What the task asks: Retype all of the records shown beneath this task, exactly as they stand.
___ Task material ___
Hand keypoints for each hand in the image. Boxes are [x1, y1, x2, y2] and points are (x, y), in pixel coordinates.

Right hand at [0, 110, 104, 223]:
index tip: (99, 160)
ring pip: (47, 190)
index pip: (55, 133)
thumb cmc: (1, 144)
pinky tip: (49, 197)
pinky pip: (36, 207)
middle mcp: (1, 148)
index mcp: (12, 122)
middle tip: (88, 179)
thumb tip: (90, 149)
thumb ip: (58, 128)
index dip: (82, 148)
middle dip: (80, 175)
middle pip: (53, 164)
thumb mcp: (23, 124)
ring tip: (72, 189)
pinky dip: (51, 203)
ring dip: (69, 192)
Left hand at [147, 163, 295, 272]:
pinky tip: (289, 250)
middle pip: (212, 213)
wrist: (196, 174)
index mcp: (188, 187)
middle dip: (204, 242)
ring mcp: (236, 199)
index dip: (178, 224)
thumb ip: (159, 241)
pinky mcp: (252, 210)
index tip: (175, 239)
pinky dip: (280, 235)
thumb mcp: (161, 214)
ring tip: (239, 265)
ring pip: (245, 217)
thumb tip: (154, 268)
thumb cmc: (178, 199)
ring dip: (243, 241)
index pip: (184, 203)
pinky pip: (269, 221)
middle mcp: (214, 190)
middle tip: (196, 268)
___
Result for this task:
Hand keypoints for each hand in the image. Boxes are [x1, y1, x2, y2] and points are (x, y), in pixel coordinates.

Right hand at [0, 110, 104, 223]:
index tip: (99, 160)
ring pip: (47, 190)
index pip: (55, 133)
thumb cmc: (1, 144)
pinky tip: (49, 197)
pinky pip: (36, 207)
middle mcp: (1, 148)
index mcp: (12, 122)
middle tip: (88, 179)
thumb tip: (90, 149)
thumb ip: (58, 128)
index dip: (82, 148)
middle dip: (80, 175)
middle pip: (53, 164)
thumb mcp: (23, 124)
ring tip: (72, 189)
pinky dip: (51, 203)
ring dip: (69, 192)
Left hand at [147, 163, 295, 272]:
pinky tip: (289, 250)
middle pip: (212, 213)
wrist: (196, 174)
index mcp: (188, 187)
middle dip: (204, 242)
ring mcp: (236, 199)
index dip: (178, 224)
thumb ip: (159, 241)
pinky mcp: (252, 210)
index tip: (175, 239)
pinky dip: (280, 235)
thumb mcp: (161, 214)
ring tip: (239, 265)
ring pip: (245, 217)
thumb tip: (154, 268)
thumb cmc: (178, 199)
ring dip: (243, 241)
index pip: (184, 203)
pinky pip: (269, 221)
middle mcp: (214, 190)
middle tip: (196, 268)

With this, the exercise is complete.